** Data under study **
/---
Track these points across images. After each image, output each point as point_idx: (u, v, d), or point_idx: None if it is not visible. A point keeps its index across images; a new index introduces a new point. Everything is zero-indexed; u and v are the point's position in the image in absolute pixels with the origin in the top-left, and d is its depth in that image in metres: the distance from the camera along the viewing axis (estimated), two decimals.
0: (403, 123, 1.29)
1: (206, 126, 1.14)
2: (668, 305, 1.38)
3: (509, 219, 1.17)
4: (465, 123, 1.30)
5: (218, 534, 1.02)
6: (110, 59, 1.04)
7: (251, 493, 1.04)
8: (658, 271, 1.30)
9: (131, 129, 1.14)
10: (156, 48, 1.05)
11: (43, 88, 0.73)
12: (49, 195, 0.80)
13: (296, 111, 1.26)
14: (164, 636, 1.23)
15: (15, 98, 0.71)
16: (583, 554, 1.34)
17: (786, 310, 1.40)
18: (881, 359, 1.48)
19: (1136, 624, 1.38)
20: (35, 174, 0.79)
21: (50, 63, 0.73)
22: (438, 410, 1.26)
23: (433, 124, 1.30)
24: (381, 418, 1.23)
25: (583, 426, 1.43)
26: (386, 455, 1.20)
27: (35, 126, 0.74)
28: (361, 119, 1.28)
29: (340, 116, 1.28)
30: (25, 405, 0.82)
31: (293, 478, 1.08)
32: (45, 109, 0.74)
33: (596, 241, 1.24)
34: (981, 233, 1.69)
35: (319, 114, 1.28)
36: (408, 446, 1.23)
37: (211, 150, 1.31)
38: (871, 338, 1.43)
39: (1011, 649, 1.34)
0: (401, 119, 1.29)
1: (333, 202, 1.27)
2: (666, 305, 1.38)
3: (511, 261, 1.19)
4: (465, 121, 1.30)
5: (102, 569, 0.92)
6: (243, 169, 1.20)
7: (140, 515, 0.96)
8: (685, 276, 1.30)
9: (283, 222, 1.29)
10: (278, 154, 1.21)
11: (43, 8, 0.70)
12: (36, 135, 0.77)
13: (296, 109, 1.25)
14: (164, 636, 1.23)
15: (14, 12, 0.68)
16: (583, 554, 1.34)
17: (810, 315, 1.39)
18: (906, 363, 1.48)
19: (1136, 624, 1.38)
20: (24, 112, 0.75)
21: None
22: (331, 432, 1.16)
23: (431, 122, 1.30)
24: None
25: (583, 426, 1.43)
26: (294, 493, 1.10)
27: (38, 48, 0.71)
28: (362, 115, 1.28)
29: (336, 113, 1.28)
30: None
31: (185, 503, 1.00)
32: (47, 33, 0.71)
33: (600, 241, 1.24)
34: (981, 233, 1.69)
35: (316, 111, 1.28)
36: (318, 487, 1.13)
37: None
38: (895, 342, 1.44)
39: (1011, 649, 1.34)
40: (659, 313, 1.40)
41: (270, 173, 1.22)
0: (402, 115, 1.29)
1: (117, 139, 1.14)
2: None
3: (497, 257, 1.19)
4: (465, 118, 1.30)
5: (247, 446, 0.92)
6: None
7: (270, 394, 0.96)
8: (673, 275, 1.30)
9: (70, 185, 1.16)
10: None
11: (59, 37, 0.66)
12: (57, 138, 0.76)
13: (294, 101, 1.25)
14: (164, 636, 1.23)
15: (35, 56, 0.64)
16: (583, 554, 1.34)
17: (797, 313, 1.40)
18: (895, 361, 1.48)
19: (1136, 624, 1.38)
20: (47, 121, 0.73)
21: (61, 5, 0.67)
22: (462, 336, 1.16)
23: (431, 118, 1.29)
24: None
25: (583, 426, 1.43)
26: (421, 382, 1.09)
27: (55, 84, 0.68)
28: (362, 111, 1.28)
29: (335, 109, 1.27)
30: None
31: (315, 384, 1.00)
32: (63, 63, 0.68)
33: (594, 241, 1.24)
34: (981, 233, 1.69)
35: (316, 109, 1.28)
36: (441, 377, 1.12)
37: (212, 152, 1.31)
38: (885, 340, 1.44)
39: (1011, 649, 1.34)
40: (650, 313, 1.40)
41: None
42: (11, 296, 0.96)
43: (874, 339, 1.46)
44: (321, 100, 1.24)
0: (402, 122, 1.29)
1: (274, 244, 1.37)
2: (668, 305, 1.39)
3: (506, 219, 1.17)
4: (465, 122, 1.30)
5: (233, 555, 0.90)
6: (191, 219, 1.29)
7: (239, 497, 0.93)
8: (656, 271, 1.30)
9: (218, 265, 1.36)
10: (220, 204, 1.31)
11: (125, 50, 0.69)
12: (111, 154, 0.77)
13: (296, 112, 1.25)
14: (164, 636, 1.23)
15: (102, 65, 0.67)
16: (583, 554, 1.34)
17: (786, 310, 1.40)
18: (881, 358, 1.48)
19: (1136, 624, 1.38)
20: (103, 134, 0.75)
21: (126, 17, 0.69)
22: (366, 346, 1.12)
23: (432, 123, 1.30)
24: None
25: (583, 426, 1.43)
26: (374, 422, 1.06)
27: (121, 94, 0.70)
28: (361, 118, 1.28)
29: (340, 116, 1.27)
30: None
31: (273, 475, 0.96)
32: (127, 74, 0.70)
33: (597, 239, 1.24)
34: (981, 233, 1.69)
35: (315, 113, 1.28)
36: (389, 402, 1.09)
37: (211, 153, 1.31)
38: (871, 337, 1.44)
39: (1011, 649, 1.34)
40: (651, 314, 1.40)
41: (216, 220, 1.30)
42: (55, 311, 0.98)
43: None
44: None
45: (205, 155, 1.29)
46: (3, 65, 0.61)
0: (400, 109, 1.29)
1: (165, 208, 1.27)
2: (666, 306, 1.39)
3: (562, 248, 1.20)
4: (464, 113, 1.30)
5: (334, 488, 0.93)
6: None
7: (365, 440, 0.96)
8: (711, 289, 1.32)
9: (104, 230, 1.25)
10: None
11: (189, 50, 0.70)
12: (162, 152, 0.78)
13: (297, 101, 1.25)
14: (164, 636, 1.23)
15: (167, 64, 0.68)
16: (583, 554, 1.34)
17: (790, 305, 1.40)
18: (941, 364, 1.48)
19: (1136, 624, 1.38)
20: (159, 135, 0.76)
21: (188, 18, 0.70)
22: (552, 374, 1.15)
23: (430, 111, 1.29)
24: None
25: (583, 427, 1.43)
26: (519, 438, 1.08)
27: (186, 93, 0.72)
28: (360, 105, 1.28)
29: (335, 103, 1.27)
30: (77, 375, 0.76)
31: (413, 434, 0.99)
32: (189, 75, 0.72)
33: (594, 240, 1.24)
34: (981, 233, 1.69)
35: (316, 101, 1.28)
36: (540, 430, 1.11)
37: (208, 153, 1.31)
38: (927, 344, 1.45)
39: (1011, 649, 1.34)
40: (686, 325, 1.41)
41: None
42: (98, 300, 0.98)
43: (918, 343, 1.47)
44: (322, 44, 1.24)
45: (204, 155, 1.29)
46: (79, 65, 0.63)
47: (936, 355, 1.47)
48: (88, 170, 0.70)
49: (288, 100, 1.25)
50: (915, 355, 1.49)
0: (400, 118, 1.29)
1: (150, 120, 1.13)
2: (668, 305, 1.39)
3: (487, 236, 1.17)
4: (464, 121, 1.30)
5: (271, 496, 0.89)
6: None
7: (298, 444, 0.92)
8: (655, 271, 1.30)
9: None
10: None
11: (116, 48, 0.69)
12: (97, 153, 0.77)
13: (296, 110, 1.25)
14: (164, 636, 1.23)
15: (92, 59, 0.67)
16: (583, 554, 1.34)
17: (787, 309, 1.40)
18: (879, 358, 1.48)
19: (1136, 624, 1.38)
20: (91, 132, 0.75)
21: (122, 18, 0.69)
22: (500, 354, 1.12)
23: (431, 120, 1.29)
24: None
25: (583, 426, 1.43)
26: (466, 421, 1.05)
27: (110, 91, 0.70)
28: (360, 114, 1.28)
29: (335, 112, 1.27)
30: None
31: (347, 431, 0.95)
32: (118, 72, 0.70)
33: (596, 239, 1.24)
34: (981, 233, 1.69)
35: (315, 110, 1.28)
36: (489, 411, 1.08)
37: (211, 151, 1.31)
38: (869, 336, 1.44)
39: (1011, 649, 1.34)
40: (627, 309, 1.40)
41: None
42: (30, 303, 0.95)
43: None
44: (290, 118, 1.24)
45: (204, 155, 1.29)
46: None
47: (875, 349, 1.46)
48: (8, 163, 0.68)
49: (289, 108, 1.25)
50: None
\---
** What to work on **
Only the lines above from the line with "9: (131, 129, 1.14)" to the line with "38: (871, 338, 1.43)", those two lines included, should be reproduced exactly.

** Response to this exercise **
9: (131, 129, 1.14)
10: (156, 48, 1.05)
11: (43, 88, 0.73)
12: (49, 195, 0.80)
13: (296, 111, 1.26)
14: (164, 636, 1.23)
15: (15, 98, 0.71)
16: (583, 554, 1.34)
17: (786, 310, 1.40)
18: (881, 359, 1.48)
19: (1136, 624, 1.38)
20: (35, 174, 0.79)
21: (50, 63, 0.73)
22: (438, 410, 1.26)
23: (433, 124, 1.30)
24: (381, 418, 1.23)
25: (583, 426, 1.43)
26: (386, 455, 1.20)
27: (35, 126, 0.74)
28: (361, 119, 1.28)
29: (340, 116, 1.28)
30: (25, 405, 0.82)
31: (293, 478, 1.08)
32: (45, 109, 0.74)
33: (596, 241, 1.24)
34: (981, 233, 1.69)
35: (319, 114, 1.28)
36: (408, 446, 1.23)
37: (211, 150, 1.31)
38: (871, 338, 1.43)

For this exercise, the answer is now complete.